__Texte à lire__
>>>

Le nombre de migrants internationaux qui travaillent en Afrique est passé de 9,3 millions en 2010 à 13,1 millions en 2026, selon la quatrième édition du Rapport sur les statistiques de la migration de main-d’œuvre dans le continent, présenté le 31 juillet à Windhoek, en Namibie.
Publié dans le cadre de la sixième session ordinaire du Comité technique spécialisé de l’Union africaine(UA) sur le développement social, le travail et l’emploi, le rapport dresse un état des lieux des migrations de travail en Afrique et met en évidence les défis persistants en matière d’emploi, de protection sociale et de gouvernance des flux migratoires.
Selon le document, les 13,1 millions de travailleurs migrants représentent une part importante des 26 millions de migrants internationaux recensés sur le continent. Parmi ces derniers, 20,4 millions sont en âge de travailler, tandis que 64 % participent activement au marché du travail.

<<<

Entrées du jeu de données
>>>

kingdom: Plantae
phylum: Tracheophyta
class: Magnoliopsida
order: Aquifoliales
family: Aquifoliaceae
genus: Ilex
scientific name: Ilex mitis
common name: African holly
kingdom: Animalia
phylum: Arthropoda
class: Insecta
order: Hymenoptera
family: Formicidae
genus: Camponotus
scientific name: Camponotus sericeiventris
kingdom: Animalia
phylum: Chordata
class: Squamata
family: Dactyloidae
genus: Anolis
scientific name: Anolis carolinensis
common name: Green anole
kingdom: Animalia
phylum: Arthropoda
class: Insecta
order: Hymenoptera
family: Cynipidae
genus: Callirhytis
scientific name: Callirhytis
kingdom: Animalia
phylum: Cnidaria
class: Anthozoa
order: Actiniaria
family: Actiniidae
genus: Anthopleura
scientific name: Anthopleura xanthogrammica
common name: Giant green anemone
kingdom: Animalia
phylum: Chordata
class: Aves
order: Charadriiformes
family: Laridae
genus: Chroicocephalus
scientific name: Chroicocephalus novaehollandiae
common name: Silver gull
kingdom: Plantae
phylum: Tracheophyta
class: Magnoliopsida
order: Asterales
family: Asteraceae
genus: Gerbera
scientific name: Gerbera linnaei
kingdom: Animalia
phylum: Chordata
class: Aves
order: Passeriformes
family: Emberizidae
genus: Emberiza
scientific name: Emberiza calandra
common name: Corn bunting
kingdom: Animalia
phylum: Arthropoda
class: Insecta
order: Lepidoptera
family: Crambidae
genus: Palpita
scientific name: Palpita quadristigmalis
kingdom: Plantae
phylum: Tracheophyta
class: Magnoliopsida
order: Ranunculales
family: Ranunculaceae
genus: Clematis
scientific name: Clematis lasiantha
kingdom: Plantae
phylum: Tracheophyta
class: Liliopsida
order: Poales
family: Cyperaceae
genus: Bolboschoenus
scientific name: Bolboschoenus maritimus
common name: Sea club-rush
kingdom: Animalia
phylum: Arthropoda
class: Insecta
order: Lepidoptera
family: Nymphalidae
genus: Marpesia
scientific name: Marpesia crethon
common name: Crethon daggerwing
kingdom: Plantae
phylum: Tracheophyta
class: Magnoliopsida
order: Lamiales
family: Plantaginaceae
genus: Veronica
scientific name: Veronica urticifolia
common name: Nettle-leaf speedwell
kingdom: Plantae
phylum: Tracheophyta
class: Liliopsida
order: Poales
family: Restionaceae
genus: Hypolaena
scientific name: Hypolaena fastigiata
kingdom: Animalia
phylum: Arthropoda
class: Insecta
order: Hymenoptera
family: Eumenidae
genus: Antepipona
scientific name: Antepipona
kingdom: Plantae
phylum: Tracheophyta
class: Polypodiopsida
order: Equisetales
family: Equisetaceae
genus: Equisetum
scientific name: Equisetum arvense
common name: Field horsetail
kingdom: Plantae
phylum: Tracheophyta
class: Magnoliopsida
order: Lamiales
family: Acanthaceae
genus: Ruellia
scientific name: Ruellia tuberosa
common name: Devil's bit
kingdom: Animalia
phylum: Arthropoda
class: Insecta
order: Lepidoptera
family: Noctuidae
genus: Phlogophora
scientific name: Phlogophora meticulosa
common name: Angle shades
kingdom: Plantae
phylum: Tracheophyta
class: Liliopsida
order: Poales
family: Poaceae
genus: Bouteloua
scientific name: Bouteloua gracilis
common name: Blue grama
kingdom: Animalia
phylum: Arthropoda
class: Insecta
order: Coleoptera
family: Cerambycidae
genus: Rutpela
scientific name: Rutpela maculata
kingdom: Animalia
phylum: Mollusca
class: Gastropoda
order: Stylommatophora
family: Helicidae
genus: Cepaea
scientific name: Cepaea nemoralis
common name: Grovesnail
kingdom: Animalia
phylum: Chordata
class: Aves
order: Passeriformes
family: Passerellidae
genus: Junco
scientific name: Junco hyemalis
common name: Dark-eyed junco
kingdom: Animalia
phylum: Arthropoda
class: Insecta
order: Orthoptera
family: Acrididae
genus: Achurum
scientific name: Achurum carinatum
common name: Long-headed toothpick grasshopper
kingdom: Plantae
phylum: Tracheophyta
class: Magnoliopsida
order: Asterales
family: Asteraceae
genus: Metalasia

<<<

__Consigne 1__
D'après le texte sur la migration de main-d'œuvre en Afrique, où et à quelle date le rapport a-t-il été présenté ?
__Consigne 2__
En vous appuyant sur le texte sur la migration de main-d'œuvre en Afrique, expliquez dans quel cadre le rapport a été publié et ce qu'il fait ressortir.
__Consigne 3__
Reprenez le texte sur la migration de main-d'œuvre en Afrique à la suite de sa dernière phrase.

__Réponse 1__
Le 31 juillet, à Windhoek, en Namibie.

__Réponse 2__
Le rapport a été publié dans le cadre de la sixième session ordinaire du Comité technique spécialisé de l'Union africaine sur le développement social, le travail et l'emploi. Il dresse un état des lieux des migrations de travail en Afrique et met en évidence les défis persistants en matière d'emploi, de protection sociale et de gouvernance des flux migratoires.

__Réponse 3__
Le rapport souligne également une forte disparité entre les sexes. Les hommes représentent 63 % des travailleurs migrants, contre 37 % pour les femmes, un écart qui reflète les inégalités persistantes dans l’accès à la mobilité professionnelle et au marché de l’emploi.
Sur le plan géographique, l’Afrique de l’Ouest et l’Afrique de l’Est accueillent, à elles seules, 48 % des migrants internationaux vivant sur le continent. Lors de la présentation du rapport, la commissaire de l’Union africaine à la Santé, aux Affaires humanitaires et au Développement social, Amma Twum-Amoah, a insisté sur la nécessité de disposer de données fiables pour élaborer des politiques publiques efficaces.
Cette quatrième édition du Rapport sur les statistiques de la migration de main-d’œuvre en Afrique est publiée tous les deux ans dans le cadre du Programme conjoint sur la migration de main-d’œuvre (Joint Labour Migration Programme – JLMP), une initiative conduite par l’UA en partenariat avec plusieurs organisations internationales pour améliorer la gouvernance des migrations de travail sur le continent.